Just for fun tonight, I thought I'd post a few of the cultural "moments" that we frequently experience. Several of these are things that happen regularly, often, practically on an everyday basis, so much so that we've gotten used to them and hardly notice them anymore. But in the interest of you, dear reader, who may have no idea what it might be like to live here, I present this brief list for your enjoyment. Hope you get a chuckle or two!
* When we go out on our bikes (all five of us on two bikes), the most frequent comment I hear is wa, hai you yi ge! (One more!) This is because most of them see John ride by first, with Christin on his back and Chloe in the bike seat, and then I ride by with Clara Anne on my bike seat, and so that's the comment I hear. Second in the running: san ge! (Three!) or, san bao tai! (Triplets!) They all think that we MUST have triplets since here you're only allowed one birth, so of COURSE the girls must be triplets, never mind their difference in height and maturity!
* Another frequent comment we get is wondering about the authenticity of the girls' blonde hair. Zhen de ma? they say as they finger the fine, soft, golden locks. I assure them, yes, it's real hair!
* I am no longer surprised to see a child peeing in public, anywhere. A puddle on the sidewalk or even in the restaurant on a day when there is no rain is immediately suspect. No stomping through puddles here, for obvious reasons!
* Cigarette smoking is everywhere. Rare is the place that forbids it. It's not uncommon to see people riding their bikes and smoking at the same time. Also, my least favorite...stepping into an elevator where someone is smoking. Blah!
* Fruits and vegetables are still relatively cheap. My helper and I were talking the other day about how the prices have increased dramatically in the almost seven years that we've lived here, but still...watermelon for 12 cents a pound? And that's expensive? You've got to be kidding me! Cucumbers for 30 cents a pound? Apples for 20 cents a pound? I'll take it!
* Because the food here is usually stirfried in oil, the oil aisle in the supermarket is extremely comprehensive. And because oil is such a key ingredient, it is only for sale in these HUGE bottles (I think they're about 2 gallons). I have never seen so many choices of different types of oil anywhere else! Peanut oil is the preferred favorite but there's also a dizzying array of others.
* I just noticed this again this weekend. The cultural mentality here is NOT to buy in bulk. In America, we LOVE to buy in bulk. It's usually cheaper, you can shop less often, etc etc. But here, bulk is not cheaper or as convenient. Why? Because not very many people have cars to get everything home! If you have to ride the bus or walk or take your bike, you cannot be loaded down with huge packages of everything. We have found again and again that the 2 liter bottle of juice, for example, is actually just a bit more expensive than buying 2 one-liter bottles of juice. Crazy, but true.
* Living in a city of 6 million people (that number includes the outlying areas) is sometimes a challenge to my people-density tolerance. On Sunday we rode our bikes to a flower and pet market. The streets were packed. We could only inch forward on our bikes, bit by bit, and the girls found themselves touched and petted almost as much as the adorable baby puppies for sale up and down the street! But, it hardly bothered me. I didn't even notice until as we were almost leaving, "Wow, to someone else at this moment, they would feel really crowded in.
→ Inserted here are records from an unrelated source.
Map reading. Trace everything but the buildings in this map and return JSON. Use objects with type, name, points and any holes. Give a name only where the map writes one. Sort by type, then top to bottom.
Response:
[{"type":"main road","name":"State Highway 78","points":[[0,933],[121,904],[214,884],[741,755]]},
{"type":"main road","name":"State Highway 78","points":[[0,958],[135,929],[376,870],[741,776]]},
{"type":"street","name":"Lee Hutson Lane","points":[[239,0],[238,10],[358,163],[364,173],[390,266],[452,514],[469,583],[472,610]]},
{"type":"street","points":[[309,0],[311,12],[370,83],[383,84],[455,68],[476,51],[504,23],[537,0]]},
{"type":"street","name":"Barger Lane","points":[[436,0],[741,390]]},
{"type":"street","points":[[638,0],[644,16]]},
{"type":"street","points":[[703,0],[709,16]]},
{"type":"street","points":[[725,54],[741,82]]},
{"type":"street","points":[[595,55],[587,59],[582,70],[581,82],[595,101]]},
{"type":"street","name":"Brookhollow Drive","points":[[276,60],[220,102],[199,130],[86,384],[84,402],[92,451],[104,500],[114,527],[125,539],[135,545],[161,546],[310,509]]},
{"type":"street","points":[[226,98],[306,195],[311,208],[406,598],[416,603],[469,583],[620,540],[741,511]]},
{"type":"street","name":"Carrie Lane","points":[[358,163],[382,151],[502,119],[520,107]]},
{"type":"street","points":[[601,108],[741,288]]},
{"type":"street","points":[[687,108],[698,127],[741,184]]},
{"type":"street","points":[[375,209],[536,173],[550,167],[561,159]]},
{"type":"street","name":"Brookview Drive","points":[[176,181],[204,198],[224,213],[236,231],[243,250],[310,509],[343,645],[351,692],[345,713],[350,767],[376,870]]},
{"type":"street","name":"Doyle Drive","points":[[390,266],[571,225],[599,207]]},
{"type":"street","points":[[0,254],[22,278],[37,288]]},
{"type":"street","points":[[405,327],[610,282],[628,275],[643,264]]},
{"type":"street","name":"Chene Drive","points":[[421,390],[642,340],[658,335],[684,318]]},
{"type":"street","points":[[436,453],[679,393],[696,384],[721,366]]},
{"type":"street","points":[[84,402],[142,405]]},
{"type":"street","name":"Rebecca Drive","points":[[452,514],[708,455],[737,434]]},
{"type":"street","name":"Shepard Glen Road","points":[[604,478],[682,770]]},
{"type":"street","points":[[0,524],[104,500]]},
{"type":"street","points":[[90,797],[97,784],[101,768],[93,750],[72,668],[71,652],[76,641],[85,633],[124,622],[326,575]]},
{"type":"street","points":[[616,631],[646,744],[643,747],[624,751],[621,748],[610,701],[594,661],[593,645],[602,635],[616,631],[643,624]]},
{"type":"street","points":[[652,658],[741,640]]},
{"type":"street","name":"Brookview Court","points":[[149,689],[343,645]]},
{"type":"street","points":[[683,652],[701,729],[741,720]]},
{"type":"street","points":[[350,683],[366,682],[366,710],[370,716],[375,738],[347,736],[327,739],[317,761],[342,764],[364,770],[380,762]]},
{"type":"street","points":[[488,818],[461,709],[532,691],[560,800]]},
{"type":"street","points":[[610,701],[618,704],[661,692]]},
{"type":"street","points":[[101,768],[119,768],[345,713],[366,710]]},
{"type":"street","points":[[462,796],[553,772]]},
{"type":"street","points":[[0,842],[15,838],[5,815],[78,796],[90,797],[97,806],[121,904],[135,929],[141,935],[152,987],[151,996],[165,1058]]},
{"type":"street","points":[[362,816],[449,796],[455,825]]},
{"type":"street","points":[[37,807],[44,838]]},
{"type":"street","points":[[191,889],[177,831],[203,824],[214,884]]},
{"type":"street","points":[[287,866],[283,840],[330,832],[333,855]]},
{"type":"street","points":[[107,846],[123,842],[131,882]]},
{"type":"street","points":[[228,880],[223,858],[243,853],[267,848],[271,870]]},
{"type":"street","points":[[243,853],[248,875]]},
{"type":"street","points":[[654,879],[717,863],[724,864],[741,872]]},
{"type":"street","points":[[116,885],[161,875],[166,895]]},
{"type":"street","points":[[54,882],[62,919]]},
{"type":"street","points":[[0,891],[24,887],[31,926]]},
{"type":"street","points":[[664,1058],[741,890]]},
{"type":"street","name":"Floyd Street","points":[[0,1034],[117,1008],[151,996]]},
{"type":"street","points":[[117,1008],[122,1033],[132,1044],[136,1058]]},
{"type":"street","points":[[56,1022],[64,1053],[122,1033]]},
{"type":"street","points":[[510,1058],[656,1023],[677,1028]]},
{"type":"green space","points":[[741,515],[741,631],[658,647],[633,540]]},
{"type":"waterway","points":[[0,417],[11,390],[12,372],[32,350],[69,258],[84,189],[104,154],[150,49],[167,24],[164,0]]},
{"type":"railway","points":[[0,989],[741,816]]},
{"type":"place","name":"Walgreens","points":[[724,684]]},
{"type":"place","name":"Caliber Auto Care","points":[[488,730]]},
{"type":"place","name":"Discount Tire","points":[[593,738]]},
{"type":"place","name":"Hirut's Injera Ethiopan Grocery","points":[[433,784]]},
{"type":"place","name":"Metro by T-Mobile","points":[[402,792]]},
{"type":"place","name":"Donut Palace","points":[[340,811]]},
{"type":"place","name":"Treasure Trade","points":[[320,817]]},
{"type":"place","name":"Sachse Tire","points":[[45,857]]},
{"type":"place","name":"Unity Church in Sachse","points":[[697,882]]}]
I can hardly move my bike forward!" Though I'll always truly appreciate wide open spaces, I am getting used to the fact that there are just a ton of people that all live really close to me. Personal space is almost non-existent, and no one expects it since they are also used to having a ton of people that all live really close to them. It's interesting.
* The sky is its own cultural moment. Yes, in the past, the weather/pollution/smog has been an issue that has taken some getting used to. The sky is not blue where we live, it is usually white with smog. If the sky happens to be blue for a particular moment of a particular day, we look up with thankfulness and appreciation. But most of the time, the sky is white. My girls only know the meaning of the "sky blue" crayon because of being in America this spring, where we commented every day on the beautiful sky. If you are in a place where you can appreciate the beauty of nature, don't take it for granted! Natural beauty is a precious gift of God!
Hope you enjoyed this vicarious trip through some cultural moments that we face everyday!